Aim of the task. Find "For every layout" in the records that follow; print that line and each subsequent line through the last one, verbatim and with nothing added.

(Structured page parsing data)
★ ★ ★ ★ ★ ★ ★
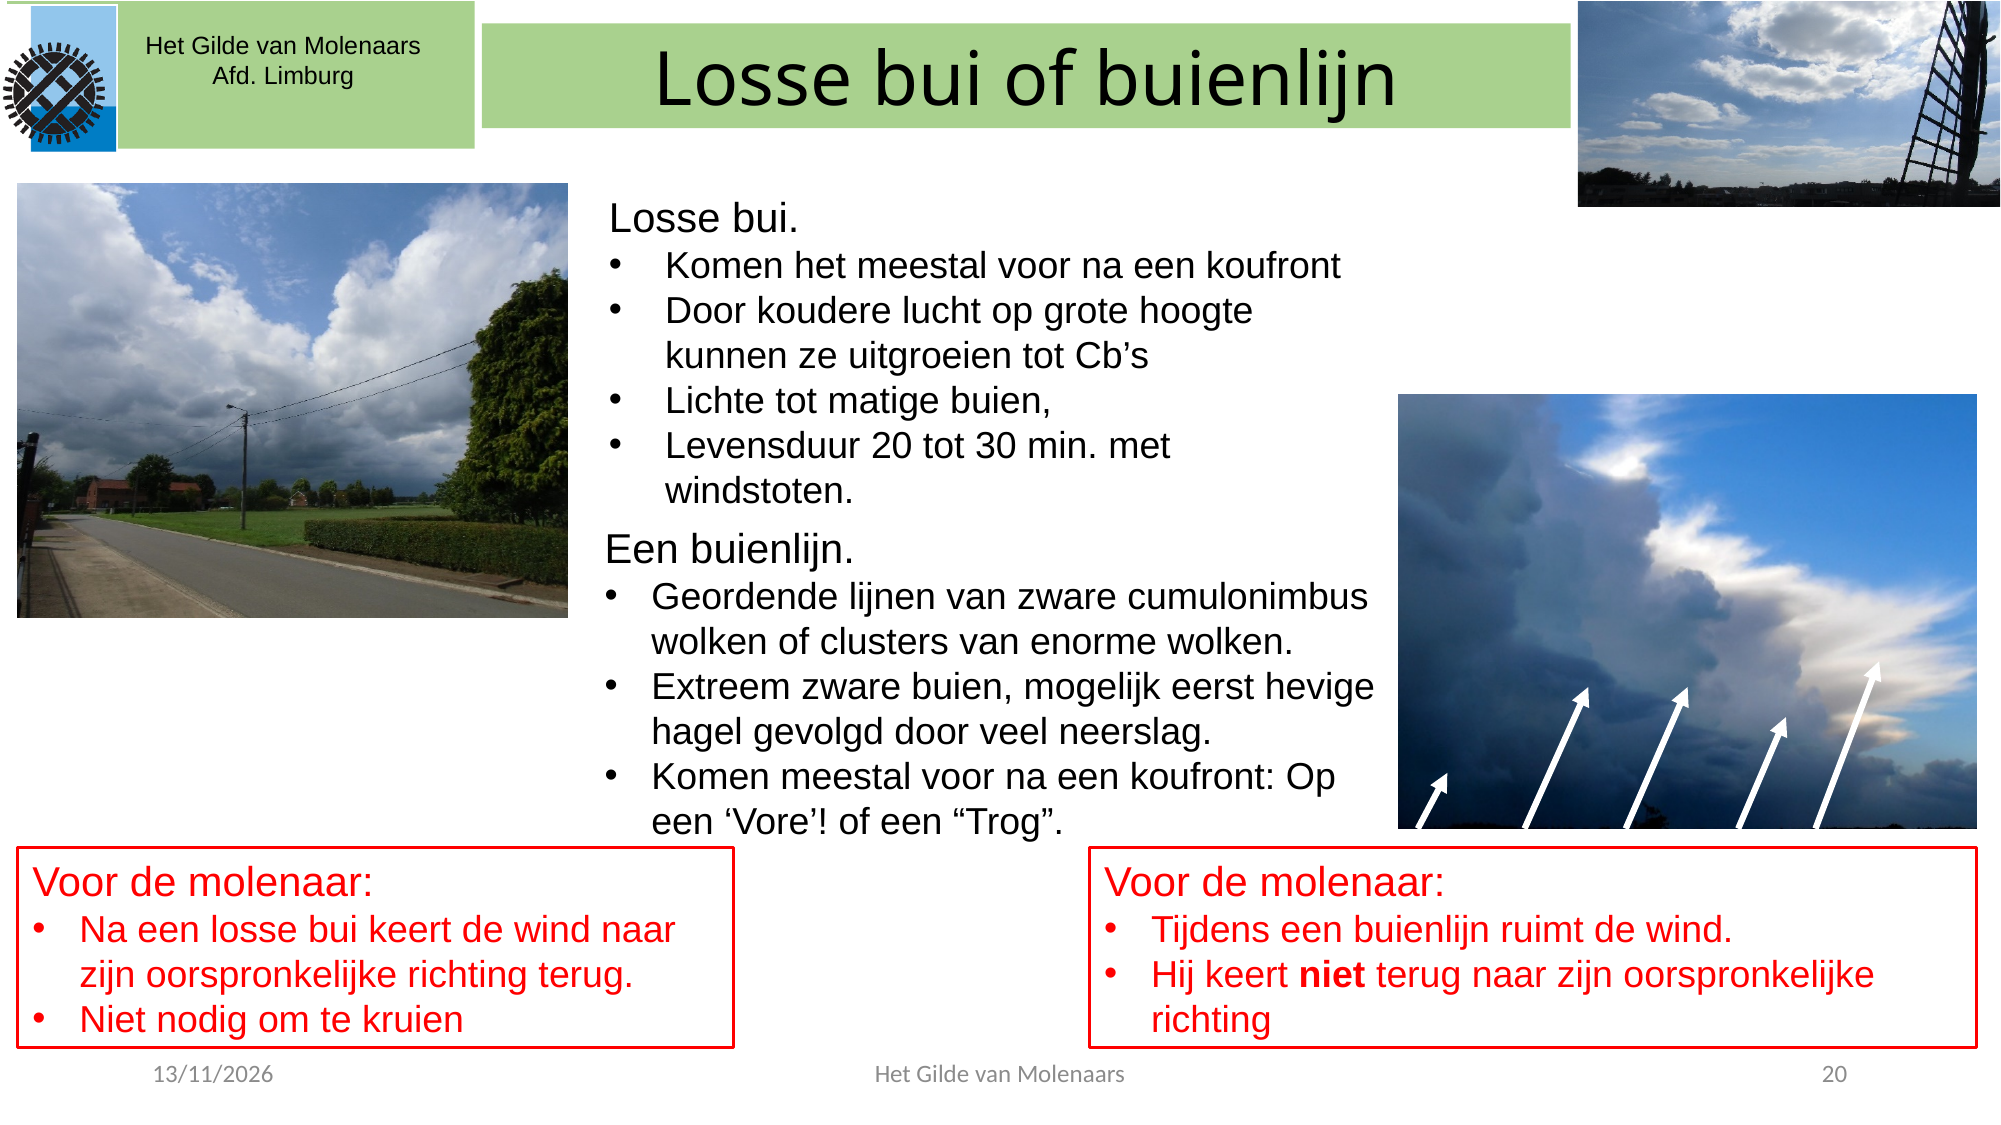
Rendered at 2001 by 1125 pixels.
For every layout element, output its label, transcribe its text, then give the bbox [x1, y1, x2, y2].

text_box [1625, 687, 1688, 829]
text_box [1738, 717, 1786, 829]
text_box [1524, 687, 1589, 829]
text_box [1815, 661, 1880, 829]
text_box Losse bui of buienlijn [481, 23, 1571, 129]
text_box Losse bui. Komen het meestal voor na een koufront Door koudere lucht op grote hoogte kunnen ze uitgroeien tot Cb’s Lichte tot matige buien, Levensduur 20 tot 30 min. met windstoten. [594, 183, 1386, 514]
text_box Voor de molenaar: Na een losse bui keert de wind naar zijn oorspronkelijke richting terug. Niet nodig om te kruien [17, 847, 734, 1048]
text_box Een buienlijn. Geordende lijnen van zware cumulonimbus wolken of clusters van enorme wolken. Extreem zware buien, mogelijk eerst hevige hagel gevolgd door veel neerslag. Komen meestal voor na een koufront: Op een ‘Vore’! of een “Trog”. [589, 514, 1408, 850]
text_box [7, 1, 475, 149]
text_box Het Gilde van Molenaars Afd. Limburg [120, 22, 447, 133]
picture [0, 4, 118, 152]
text_box Voor de molenaar: Tijdens een buienlijn ruimt de wind. Hij keert niet terug naar zijn oorspronkelijke richting [1089, 847, 1977, 1048]
footer Het Gilde van Molenaars [662, 1042, 1338, 1103]
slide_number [137, 1048, 588, 1103]
picture [1577, 1, 2001, 207]
picture [17, 183, 568, 618]
picture [1398, 394, 1977, 829]
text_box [1417, 772, 1448, 829]
slide_number 20 [1412, 1048, 1863, 1103]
★ ★ ★ ★ ★ ★ ★
Written answer.
For every layout element, output its label, transcribe its text, then give the bbox [x1, y1, x2, y2].

text_box [1625, 687, 1688, 829]
text_box [1738, 717, 1786, 829]
text_box [1524, 687, 1589, 829]
text_box [1815, 661, 1880, 829]
text_box Losse bui of buienlijn [481, 23, 1571, 129]
text_box Losse bui. Komen het meestal voor na een koufront Door koudere lucht op grote hoogte kunnen ze uitgroeien tot Cb’s Lichte tot matige buien, Levensduur 20 tot 30 min. met windstoten. [594, 183, 1386, 514]
text_box Voor de molenaar: Na een losse bui keert de wind naar zijn oorspronkelijke richting terug. Niet nodig om te kruien [17, 847, 734, 1048]
text_box Een buienlijn. Geordende lijnen van zware cumulonimbus wolken of clusters van enorme wolken. Extreem zware buien, mogelijk eerst hevige hagel gevolgd door veel neerslag. Komen meestal voor na een koufront: Op een ‘Vore’! of een “Trog”. [589, 514, 1408, 850]
text_box [7, 1, 475, 149]
text_box Het Gilde van Molenaars Afd. Limburg [120, 22, 447, 133]
picture [0, 4, 118, 152]
text_box Voor de molenaar: Tijdens een buienlijn ruimt de wind. Hij keert niet terug naar zijn oorspronkelijke richting [1089, 847, 1977, 1048]
footer Het Gilde van Molenaars [662, 1042, 1338, 1103]
slide_number [137, 1048, 588, 1103]
picture [1577, 1, 2001, 207]
picture [17, 183, 568, 618]
picture [1398, 394, 1977, 829]
text_box [1417, 772, 1448, 829]
slide_number 20 [1412, 1048, 1863, 1103]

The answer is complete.